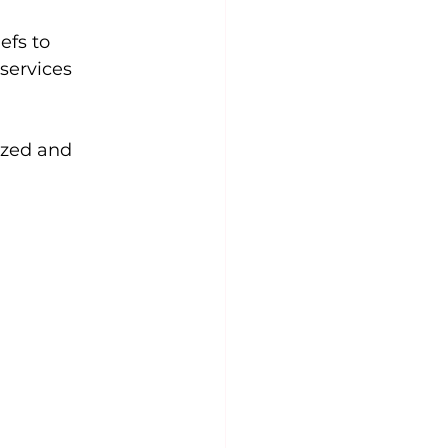
efs to 
services 
ized and 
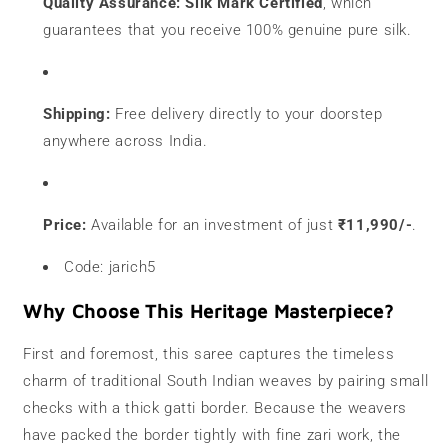
Quality Assurance:
Silk Mark Certified
, which
guarantees that you receive 100% genuine pure silk.
Shipping:
Free delivery directly to your doorstep
anywhere across India.
Price:
Available for an investment of just
₹11,990/-
.
Code: jarich5
Why Choose This Heritage Masterpiece?
First and foremost, this saree captures the timeless
charm of traditional South Indian weaves by pairing small
checks with a thick gatti border. Because the weavers
have packed the border tightly with fine zari work, the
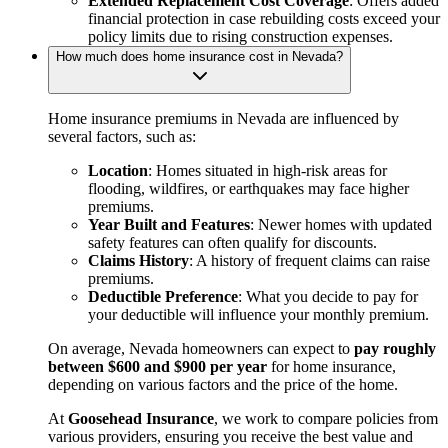
Extended Replacement Cost Coverage
: Offers added
financial protection in case rebuilding costs exceed your
policy limits due to rising construction expenses.
How much does home insurance cost in Nevada?
Home insurance premiums in Nevada are influenced by
several factors, such as:
Location
: Homes situated in high-risk areas for
flooding, wildfires, or earthquakes may face higher
premiums.
Year Built and Features
: Newer homes with updated
safety features can often qualify for discounts.
Claims History
: A history of frequent claims can raise
premiums.
Deductible Preference
: What you decide to pay for
your deductible will influence your monthly premium.
On average, Nevada homeowners can expect to
pay roughly
between $600 and $900 per year
for home insurance,
depending on various factors and the price of the home.
At
Goosehead Insurance
, we work to compare policies from
various providers, ensuring you receive the best value and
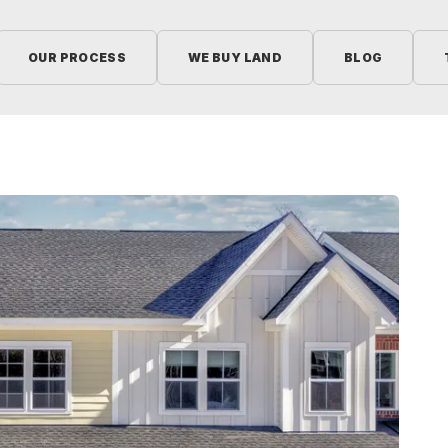
OUR PROCESS
WE BUY LAND
BLOG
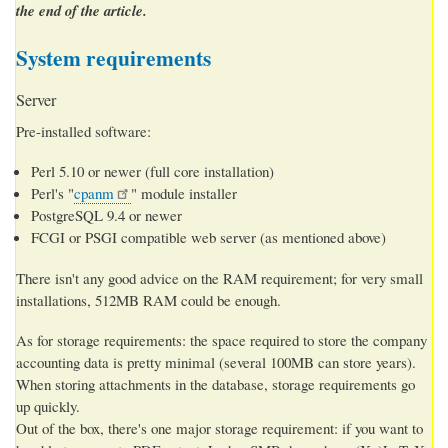
the end of the article.
System requirements
Server
Pre-installed software:
Perl 5.10 or newer (full core installation)
Perl's "
cpanm
" module installer
PostgreSQL 9.4 or newer
FCGI or PSGI compatible web server (as mentioned above)
There isn't any good advice on the RAM requirement; for very small
installations, 512MB RAM could be enough.
As for storage requirements: the space required to store the company
accounting data is pretty minimal (several 100MB can store years).
When storing attachments in the database, storage requirements go
up quickly.
Out of the box, there's one major storage requirement: if you want to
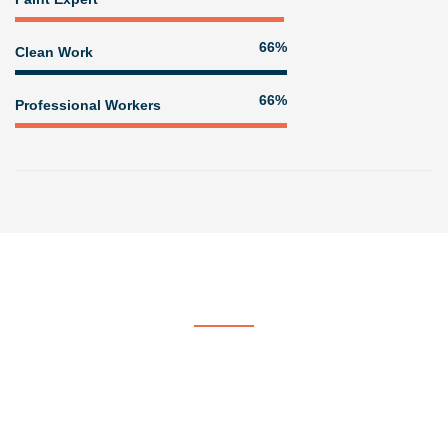
80%
Clean Work
80%
Professional Workers
Get In Touch
Contact US
At Voorhees & Crane Painting & Paper Hanging, we strive to be
the company of choice by providing quality, professional painting
services.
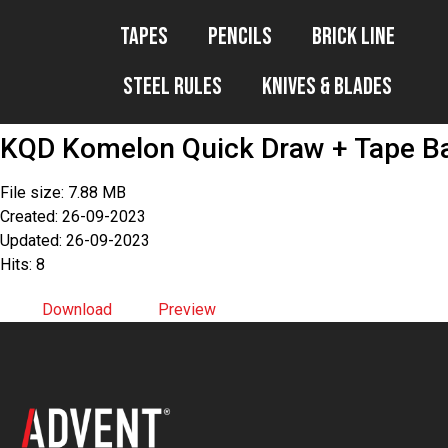
Tapes
Pencils
Brick Line
Steel Rules
Knives & Blades
KQD Komelon Quick Draw + Tape B
File size: 7.88 MB
Created: 26-09-2023
Updated: 26-09-2023
Hits: 8
Download
Preview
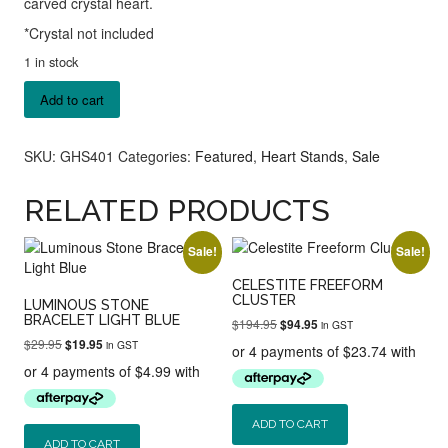
carved crystal heart.
*Crystal not included
1 in stock
Gold
Add to cart
Heart
Stand
quantity
SKU:
GHS401
Categories:
Featured
,
Heart Stands
,
Sale
RELATED PRODUCTS
Sale!
Sale!
CELESTITE FREEFORM
CLUSTER
LUMINOUS STONE
BRACELET LIGHT BLUE
Original
Current
$
194.95
$
94.95
in GST
price
price
Original
Current
$
29.95
$
19.95
in GST
was:
is:
price
price
$194.95.
$94.95.
was:
is:
$29.95.
$19.95.
ADD TO CART
ADD TO CART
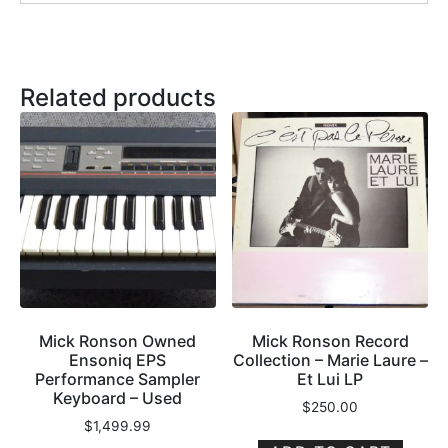
Related products
Mick Ronson Owned
Mick Ronson Record
Ensoniq EPS
Collection – Marie Laure –
Performance Sampler
Et Lui LP
Keyboard – Used
$
250.00
$
1,499.99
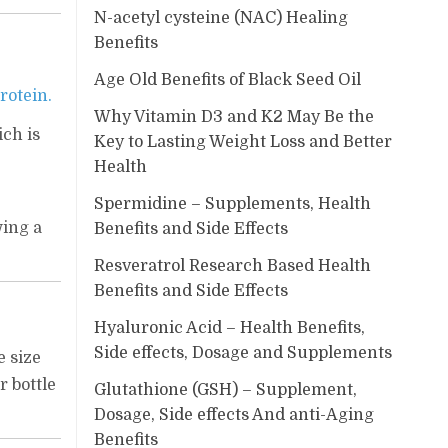
N-acetyl cysteine (NAC) Healing
Benefits
Age Old Benefits of Black Seed Oil
rotein.
Why Vitamin D3 and K2 May Be the
ich is
Key to Lasting Weight Loss and Better
Health
Spermidine – Supplements, Health
wing a
Benefits and Side Effects
Resveratrol Research Based Health
Benefits and Side Effects
Hyaluronic Acid – Health Benefits,
Side effects, Dosage and Supplements
e size
r bottle
Glutathione (GSH) – Supplement,
Dosage, Side effects And anti-Aging
Benefits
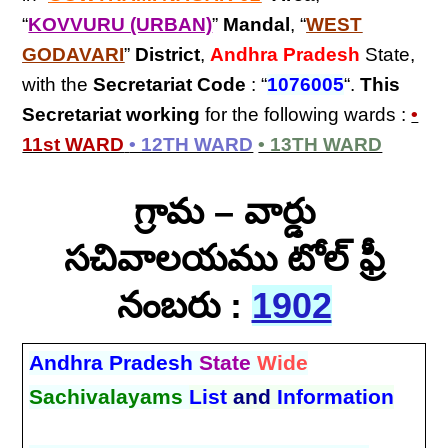
“
KOVVURU (URBAN)
”
Mandal
, “
WEST
GODAVARI
”
District
,
Andhra Pradesh
State,
with the
Secretariat Code
: “
1076005
“.
This
Secretariat
working
for the following wards :
•
11st WARD
• 12TH WARD
• 13TH WARD
గ్రామ – వార్డు
సచివాలయము టోల్ ఫ్రీ
నంబరు :
1902
Andhra Pradesh
State
Wide
Sachivalayams
List
and
Information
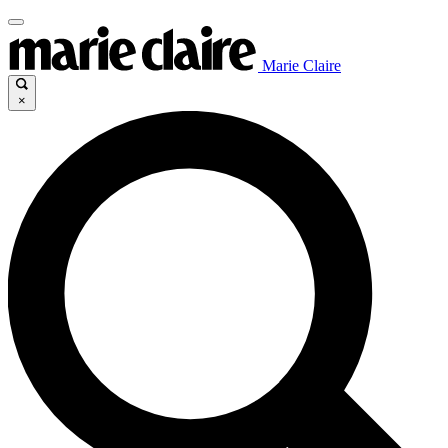
Marie Claire
×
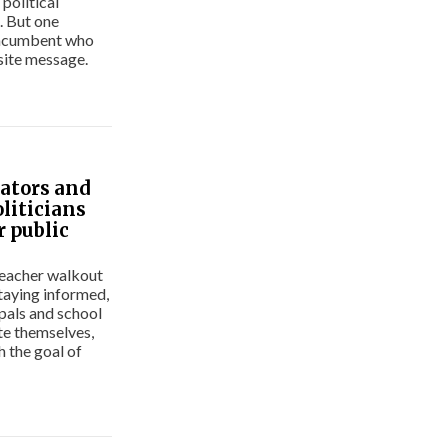
political
. But one
 incumbent who
site message.
ators and
oliticians
r public
teacher walkout
taying informed,
ipals and school
te themselves,
h the goal of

What this task involves: Each entry above should be given again exactly, with its pictures omitted.

Solution to this exercise:
efs to 
services 
ized and 
Quality Assurance:
Silk Mark Certified
, which
guarantees that you receive 100% genuine pure silk.
Shipping:
Free delivery directly to your doorstep
anywhere across India.
Price:
Available for an investment of just
₹11,990/-
.
Code: jarich5
Why Choose This Heritage Masterpiece?
First and foremost, this saree captures the timeless
charm of traditional South Indian weaves by pairing small
checks with a thick gatti border. Because the weavers
have packed the border tightly with fine zari work, the
Extended Replacement Cost Coverage
: Offers added
financial protection in case rebuilding costs exceed your
policy limits due to rising construction expenses.
How much does home insurance cost in Nevada?
Home insurance premiums in Nevada are influenced by
several factors, such as:
Location
: Homes situated in high-risk areas for
flooding, wildfires, or earthquakes may face higher
premiums.
Year Built and Features
: Newer homes with updated
safety features can often qualify for discounts.
Claims History
: A history of frequent claims can raise
premiums.
Deductible Preference
: What you decide to pay for
your deductible will influence your monthly premium.
On average, Nevada homeowners can expect to
pay roughly
between $600 and $900 per year
for home insurance,
depending on various factors and the price of the home.
At
Goosehead Insurance
, we work to compare policies from
various providers, ensuring you receive the best value and
OUR PROCESS
WE BUY LAND
BLOG
the end of the article.
System requirements
Server
Pre-installed software:
Perl 5.10 or newer (full core installation)
Perl's "
cpanm
" module installer
PostgreSQL 9.4 or newer
FCGI or PSGI compatible web server (as mentioned above)
There isn't any good advice on the RAM requirement; for very small
installations, 512MB RAM could be enough.
As for storage requirements: the space required to store the company
accounting data is pretty minimal (several 100MB can store years).
When storing attachments in the database, storage requirements go
up quickly.
Out of the box, there's one major storage requirement: if you want to
80%
Clean Work
80%
Professional Workers
Get In Touch
Contact US
At Voorhees & Crane Painting & Paper Hanging, we strive to be
the company of choice by providing quality, professional painting
services.
Tapes
Pencils
Brick Line
Steel Rules
Knives & Blades
KQD Komelon Quick Draw + Tape B
File size: 7.88 MB
Created: 26-09-2023
Updated: 26-09-2023
Hits: 8
Download
Preview
carved crystal heart.
*Crystal not included
1 in stock
Gold
Add to cart
Heart
Stand
quantity
SKU:
GHS401
Categories:
Featured
,
Heart Stands
,
Sale
RELATED PRODUCTS
Sale!
Sale!
CELESTITE FREEFORM
CLUSTER
LUMINOUS STONE
BRACELET LIGHT BLUE
Original
Current
$
194.95
$
94.95
in GST
price
price
Original
Current
$
29.95
$
19.95
in GST
was:
is:
price
price
$194.95.
$94.95.
was:
is:
$29.95.
$19.95.
ADD TO CART
ADD TO CART
Related products
Mick Ronson Owned
Mick Ronson Record
Ensoniq EPS
Collection – Marie Laure –
Performance Sampler
Et Lui LP
Keyboard – Used
$
250.00
$
1,499.99
N-acetyl cysteine (NAC) Healing
Benefits
Age Old Benefits of Black Seed Oil
rotein.
Why Vitamin D3 and K2 May Be the
ich is
Key to Lasting Weight Loss and Better
Health
Spermidine – Supplements, Health
wing a
Benefits and Side Effects
Resveratrol Research Based Health
Benefits and Side Effects
Hyaluronic Acid – Health Benefits,
Side effects, Dosage and Supplements
e size
r bottle
Glutathione (GSH) – Supplement,
Dosage, Side effects And anti-Aging
Benefits
“
KOVVURU (URBAN)
”
Mandal
, “
WEST
GODAVARI
”
District
,
Andhra Pradesh
State,
with the
Secretariat Code
: “
1076005
“.
This
Secretariat
working
for the following wards :
•
11st WARD
• 12TH WARD
• 13TH WARD
గ్రామ – వార్డు
సచివాలయము టోల్ ఫ్రీ
నంబరు :
1902
Andhra Pradesh
State
Wide
Sachivalayams
List
and
Information
Marie Claire
×
political
. But one
 incumbent who
site message.
ators and
oliticians
r public
teacher walkout
taying informed,
ipals and school
te themselves,
h the goal of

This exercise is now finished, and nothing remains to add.